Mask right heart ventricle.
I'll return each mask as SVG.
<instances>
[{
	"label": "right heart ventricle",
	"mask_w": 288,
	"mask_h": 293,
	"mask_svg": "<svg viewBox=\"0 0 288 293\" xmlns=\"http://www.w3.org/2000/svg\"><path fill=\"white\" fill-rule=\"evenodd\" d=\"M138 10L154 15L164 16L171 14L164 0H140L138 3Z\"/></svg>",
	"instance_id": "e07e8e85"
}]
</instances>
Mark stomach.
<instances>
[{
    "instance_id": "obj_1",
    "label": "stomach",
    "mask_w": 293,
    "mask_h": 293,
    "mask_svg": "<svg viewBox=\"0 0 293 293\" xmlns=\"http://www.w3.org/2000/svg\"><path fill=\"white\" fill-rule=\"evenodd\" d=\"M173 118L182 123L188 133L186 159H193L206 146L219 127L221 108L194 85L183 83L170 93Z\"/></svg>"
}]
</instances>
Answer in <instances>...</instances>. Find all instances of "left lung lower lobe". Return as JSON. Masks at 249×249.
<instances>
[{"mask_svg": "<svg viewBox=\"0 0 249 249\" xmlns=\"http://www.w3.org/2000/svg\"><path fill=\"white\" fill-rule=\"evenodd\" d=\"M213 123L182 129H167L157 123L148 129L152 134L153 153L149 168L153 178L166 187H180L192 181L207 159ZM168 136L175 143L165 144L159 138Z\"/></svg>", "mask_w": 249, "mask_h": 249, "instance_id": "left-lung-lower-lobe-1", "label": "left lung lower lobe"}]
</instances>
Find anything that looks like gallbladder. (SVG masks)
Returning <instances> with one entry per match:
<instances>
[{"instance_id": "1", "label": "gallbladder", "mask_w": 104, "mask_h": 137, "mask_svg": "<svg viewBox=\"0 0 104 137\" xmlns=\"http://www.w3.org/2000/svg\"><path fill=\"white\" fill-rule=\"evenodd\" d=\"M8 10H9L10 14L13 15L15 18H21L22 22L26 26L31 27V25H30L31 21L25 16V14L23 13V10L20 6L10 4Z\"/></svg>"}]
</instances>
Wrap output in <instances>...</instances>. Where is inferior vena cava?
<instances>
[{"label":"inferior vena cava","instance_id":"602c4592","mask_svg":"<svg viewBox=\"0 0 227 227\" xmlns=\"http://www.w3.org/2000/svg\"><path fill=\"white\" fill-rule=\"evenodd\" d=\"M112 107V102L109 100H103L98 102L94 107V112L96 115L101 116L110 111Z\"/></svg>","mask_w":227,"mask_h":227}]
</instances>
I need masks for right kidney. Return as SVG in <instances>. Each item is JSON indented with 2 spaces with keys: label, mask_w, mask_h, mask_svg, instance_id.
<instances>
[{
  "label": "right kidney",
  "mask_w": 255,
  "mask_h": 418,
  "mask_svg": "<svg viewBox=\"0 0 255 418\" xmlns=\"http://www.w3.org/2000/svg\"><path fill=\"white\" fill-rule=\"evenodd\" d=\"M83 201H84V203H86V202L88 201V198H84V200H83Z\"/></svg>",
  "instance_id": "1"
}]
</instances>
* * *
* **WORK INSTRUCTIONS**
Lay out every line of the items above as a Markdown table with the columns No. and Text, numbering each row and leaving out blank lines.

* **TASK OUTPUT**
| No. | Text |
|---|---|
| 1 | Mask right heart ventricle. |
| 2 | I'll return each mask as SVG. |
| 3 | <instances> |
| 4 | [{ |
| 5 | 	"label": "right heart ventricle", |
| 6 | 	"mask_w": 288, |
| 7 | 	"mask_h": 293, |
| 8 | 	"mask_svg": "<svg viewBox=\"0 0 288 293\" xmlns=\"http://www.w3.org/2000/svg\"><path fill=\"white\" fill-rule=\"evenodd\" d=\"M138 10L154 15L164 16L171 14L164 0H140L138 3Z\"/></svg>", |
| 9 | 	"instance_id": "e07e8e85" |
| 10 | }] |
| 11 | </instances> |
| 12 | Mark stomach. |
| 13 | <instances> |
| 14 | [{ |
| 15 |     "instance_id": "obj_1", |
| 16 |     "label": "stomach", |
| 17 |     "mask_w": 293, |
| 18 |     "mask_h": 293, |
| 19 |     "mask_svg": "<svg viewBox=\"0 0 293 293\" xmlns=\"http://www.w3.org/2000/svg\"><path fill=\"white\" fill-rule=\"evenodd\" d=\"M173 118L182 123L188 133L186 159H193L206 146L219 127L221 108L194 85L183 83L170 93Z\"/></svg>" |
| 20 | }] |
| 21 | </instances> |
| 22 | Answer in <instances>...</instances>. Find all instances of "left lung lower lobe". Return as JSON. Masks at 249×249. |
| 23 | <instances> |
| 24 | [{"mask_svg": "<svg viewBox=\"0 0 249 249\" xmlns=\"http://www.w3.org/2000/svg\"><path fill=\"white\" fill-rule=\"evenodd\" d=\"M213 123L182 129H167L157 123L148 129L152 134L153 153L149 168L153 178L166 187H180L192 181L207 159ZM168 136L175 143L165 144L159 138Z\"/></svg>", "mask_w": 249, "mask_h": 249, "instance_id": "left-lung-lower-lobe-1", "label": "left lung lower lobe"}] |
| 25 | </instances> |
| 26 | Find anything that looks like gallbladder. (SVG masks) |
| 27 | Returning <instances> with one entry per match: |
| 28 | <instances> |
| 29 | [{"instance_id": "1", "label": "gallbladder", "mask_w": 104, "mask_h": 137, "mask_svg": "<svg viewBox=\"0 0 104 137\" xmlns=\"http://www.w3.org/2000/svg\"><path fill=\"white\" fill-rule=\"evenodd\" d=\"M8 10H9L10 14L13 15L15 18H21L22 22L26 26L31 27V25H30L31 21L25 16V14L23 13V10L20 6L10 4Z\"/></svg>"}] |
| 30 | </instances> |
| 31 | Wrap output in <instances>...</instances>. Where is inferior vena cava? |
| 32 | <instances> |
| 33 | [{"label":"inferior vena cava","instance_id":"602c4592","mask_svg":"<svg viewBox=\"0 0 227 227\" xmlns=\"http://www.w3.org/2000/svg\"><path fill=\"white\" fill-rule=\"evenodd\" d=\"M112 107V102L109 100H103L98 102L94 107V112L96 115L101 116L110 111Z\"/></svg>","mask_w":227,"mask_h":227}] |
| 34 | </instances> |
| 35 | I need masks for right kidney. Return as SVG in <instances>. Each item is JSON indented with 2 spaces with keys: label, mask_w, mask_h, mask_svg, instance_id. |
| 36 | <instances> |
| 37 | [{ |
| 38 |   "label": "right kidney", |
| 39 |   "mask_w": 255, |
| 40 |   "mask_h": 418, |
| 41 |   "mask_svg": "<svg viewBox=\"0 0 255 418\" xmlns=\"http://www.w3.org/2000/svg\"><path fill=\"white\" fill-rule=\"evenodd\" d=\"M83 201H84V203H86V202L88 201V198H84V200H83Z\"/></svg>", |
| 42 |   "instance_id": "1" |
| 43 | }] |
| 44 | </instances> |